At the end of the model must have two full-connection layers?
wwwnnn668 opened this issue · 7 comments
Dear author:
First of all, thanks for your great work!
In the paper i find FC layer is out of model.But in the code,i find the two FC-layer is inside the model. When I want to visualize the yolov4 that has pretrained,I find it dont have two FC behind the model.If I add two FC which is not pre-trained.It will random initialization what causes each layer of visualization map is not fixed.I don't know if I understand right or do you have any good suggestions.Looking forward to your reply!
Hi, @wwwnnn668,
I don't fully understand what you means, could you clarify? Do you mean in YOLOv4, you have 2 FC layers after the final Conv layer?
I don't think the number of FC layers matters. You only need two steps, extract the feature maps first, then do forward propagation with masked input. Why you need to add two FC layers?
In your structure of the paper,I find two FC layers were added after the model.In the code ,I find the model output a one-dimensional vector,for example (1000,1).I am wondering whether the model can be finished without FC.

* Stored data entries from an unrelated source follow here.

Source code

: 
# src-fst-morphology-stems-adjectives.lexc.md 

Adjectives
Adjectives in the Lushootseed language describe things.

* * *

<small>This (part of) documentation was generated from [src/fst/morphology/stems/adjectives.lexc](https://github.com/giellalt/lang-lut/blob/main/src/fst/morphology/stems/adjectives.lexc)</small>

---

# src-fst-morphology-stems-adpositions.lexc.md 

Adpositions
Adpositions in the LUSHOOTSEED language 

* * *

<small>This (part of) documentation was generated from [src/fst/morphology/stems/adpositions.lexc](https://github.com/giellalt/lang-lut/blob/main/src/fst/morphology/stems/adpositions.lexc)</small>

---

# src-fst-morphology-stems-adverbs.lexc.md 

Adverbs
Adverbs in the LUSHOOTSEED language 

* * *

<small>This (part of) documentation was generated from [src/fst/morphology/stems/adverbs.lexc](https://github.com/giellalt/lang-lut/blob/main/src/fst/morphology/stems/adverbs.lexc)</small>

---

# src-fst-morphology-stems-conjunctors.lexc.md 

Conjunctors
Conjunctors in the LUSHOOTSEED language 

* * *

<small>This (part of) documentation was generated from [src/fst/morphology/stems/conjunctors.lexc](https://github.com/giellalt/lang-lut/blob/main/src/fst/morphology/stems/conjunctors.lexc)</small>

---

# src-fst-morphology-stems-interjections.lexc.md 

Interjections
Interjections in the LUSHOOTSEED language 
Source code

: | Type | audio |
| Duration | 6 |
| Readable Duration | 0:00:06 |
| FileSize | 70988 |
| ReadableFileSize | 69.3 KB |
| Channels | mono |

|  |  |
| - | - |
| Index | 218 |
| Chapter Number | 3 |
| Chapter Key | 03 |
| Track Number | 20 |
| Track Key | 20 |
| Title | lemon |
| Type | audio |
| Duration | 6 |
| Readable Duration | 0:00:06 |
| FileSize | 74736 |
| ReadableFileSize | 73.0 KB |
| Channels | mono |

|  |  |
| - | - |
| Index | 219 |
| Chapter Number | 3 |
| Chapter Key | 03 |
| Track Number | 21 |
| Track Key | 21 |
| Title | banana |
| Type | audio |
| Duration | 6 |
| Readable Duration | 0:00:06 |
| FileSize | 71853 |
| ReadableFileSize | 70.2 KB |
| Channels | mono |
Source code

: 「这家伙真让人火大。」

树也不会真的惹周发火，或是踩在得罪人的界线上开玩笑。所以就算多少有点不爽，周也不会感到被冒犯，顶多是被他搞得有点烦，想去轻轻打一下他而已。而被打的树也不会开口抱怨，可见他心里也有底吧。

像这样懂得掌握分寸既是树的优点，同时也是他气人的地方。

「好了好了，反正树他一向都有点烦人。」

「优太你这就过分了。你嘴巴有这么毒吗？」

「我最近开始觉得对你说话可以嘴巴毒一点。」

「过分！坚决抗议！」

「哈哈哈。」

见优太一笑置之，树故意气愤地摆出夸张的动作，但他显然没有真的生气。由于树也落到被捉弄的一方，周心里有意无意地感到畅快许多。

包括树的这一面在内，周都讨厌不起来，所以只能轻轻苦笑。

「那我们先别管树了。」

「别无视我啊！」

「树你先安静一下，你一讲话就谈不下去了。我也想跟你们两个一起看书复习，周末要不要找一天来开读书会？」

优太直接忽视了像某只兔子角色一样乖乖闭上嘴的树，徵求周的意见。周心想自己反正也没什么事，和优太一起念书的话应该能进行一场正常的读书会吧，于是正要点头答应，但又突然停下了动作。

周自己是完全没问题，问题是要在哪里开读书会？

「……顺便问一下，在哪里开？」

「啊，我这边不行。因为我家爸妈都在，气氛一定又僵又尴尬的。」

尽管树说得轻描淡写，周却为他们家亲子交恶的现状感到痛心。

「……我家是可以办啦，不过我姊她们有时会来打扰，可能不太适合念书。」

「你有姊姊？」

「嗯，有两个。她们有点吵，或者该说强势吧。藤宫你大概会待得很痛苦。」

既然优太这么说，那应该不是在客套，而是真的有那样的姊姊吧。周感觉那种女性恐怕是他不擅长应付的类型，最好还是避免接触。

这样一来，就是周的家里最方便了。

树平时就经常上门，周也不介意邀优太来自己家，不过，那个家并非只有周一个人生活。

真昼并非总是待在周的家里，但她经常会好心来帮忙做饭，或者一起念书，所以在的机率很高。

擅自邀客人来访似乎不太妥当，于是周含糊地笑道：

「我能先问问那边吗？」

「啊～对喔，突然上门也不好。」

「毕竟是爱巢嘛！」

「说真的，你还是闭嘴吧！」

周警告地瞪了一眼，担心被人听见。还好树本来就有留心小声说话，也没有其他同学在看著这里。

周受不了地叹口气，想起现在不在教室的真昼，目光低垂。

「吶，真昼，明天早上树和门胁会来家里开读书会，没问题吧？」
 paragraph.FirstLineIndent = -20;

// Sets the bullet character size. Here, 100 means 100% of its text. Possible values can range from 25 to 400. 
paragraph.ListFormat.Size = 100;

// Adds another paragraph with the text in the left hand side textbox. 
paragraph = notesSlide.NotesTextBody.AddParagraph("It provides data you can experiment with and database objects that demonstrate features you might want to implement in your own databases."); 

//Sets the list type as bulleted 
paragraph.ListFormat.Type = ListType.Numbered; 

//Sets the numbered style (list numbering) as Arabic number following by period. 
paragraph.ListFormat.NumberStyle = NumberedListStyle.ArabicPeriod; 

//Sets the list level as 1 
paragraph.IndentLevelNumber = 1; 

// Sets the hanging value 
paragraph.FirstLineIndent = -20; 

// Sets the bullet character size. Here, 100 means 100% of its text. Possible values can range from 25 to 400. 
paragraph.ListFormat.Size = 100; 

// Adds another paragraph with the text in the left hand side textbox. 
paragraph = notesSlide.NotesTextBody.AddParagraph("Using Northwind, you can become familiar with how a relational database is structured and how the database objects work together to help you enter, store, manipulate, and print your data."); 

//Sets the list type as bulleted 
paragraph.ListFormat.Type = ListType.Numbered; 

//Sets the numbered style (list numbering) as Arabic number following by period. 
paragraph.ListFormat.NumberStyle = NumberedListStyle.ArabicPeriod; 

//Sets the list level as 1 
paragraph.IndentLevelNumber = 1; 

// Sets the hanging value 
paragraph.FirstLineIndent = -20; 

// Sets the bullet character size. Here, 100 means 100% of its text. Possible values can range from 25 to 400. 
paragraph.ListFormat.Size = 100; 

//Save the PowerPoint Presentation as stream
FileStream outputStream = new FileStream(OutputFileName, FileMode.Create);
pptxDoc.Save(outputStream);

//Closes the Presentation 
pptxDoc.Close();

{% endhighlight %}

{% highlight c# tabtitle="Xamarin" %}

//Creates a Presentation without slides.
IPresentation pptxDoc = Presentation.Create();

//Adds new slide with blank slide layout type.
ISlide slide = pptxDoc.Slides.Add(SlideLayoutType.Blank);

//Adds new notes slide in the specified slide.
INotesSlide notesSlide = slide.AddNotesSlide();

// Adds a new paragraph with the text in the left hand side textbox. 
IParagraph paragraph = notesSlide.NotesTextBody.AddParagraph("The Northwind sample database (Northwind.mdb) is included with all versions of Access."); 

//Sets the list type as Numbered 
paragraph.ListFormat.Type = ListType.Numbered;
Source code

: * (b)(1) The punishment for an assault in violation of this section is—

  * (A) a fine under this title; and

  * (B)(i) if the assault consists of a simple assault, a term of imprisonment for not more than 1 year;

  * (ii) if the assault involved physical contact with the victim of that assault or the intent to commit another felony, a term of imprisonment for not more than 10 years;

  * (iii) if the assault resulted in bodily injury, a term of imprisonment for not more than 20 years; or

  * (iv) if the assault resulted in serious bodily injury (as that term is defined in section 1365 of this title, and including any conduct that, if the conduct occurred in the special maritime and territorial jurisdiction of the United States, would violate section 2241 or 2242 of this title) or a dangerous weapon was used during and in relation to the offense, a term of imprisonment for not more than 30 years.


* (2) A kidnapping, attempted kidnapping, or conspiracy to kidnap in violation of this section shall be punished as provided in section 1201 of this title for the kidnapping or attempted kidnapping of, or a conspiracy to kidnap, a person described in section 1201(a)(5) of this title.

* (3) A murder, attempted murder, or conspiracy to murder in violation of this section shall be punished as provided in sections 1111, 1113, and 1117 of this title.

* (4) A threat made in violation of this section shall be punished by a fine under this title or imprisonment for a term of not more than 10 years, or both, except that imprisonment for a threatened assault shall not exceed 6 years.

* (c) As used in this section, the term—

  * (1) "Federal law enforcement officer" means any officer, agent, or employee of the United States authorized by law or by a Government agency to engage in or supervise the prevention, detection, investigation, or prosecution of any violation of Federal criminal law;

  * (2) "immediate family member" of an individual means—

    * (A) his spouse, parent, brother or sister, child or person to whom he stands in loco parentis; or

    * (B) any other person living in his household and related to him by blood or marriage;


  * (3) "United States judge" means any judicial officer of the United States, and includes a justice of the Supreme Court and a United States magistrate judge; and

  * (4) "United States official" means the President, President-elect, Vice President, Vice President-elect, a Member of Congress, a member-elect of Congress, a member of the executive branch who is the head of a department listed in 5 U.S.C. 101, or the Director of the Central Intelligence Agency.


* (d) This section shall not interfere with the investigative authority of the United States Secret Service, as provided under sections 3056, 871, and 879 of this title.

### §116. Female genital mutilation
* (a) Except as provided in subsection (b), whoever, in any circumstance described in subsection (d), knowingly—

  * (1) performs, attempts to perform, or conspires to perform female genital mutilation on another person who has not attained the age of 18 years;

If there is no FC, how would you know the confidence score of the target class?
You mean the model must be followed by FC layer, right?Now I want to visualize the pre-trained YOLOV4 model, which has no FC layer behind it.Therefore, a FC layer must be added to the model, and the parameters of the FC layer are randomly initialized.Does this cause the visual image to change?Thanks for your reply.
As a detection model, if I remember correctly, it will assign a confidence score for each bbox which indicates the class of this bbox, right? You can use the score here.
I see. Thank you.
Closed. Please let me know if you have further questions.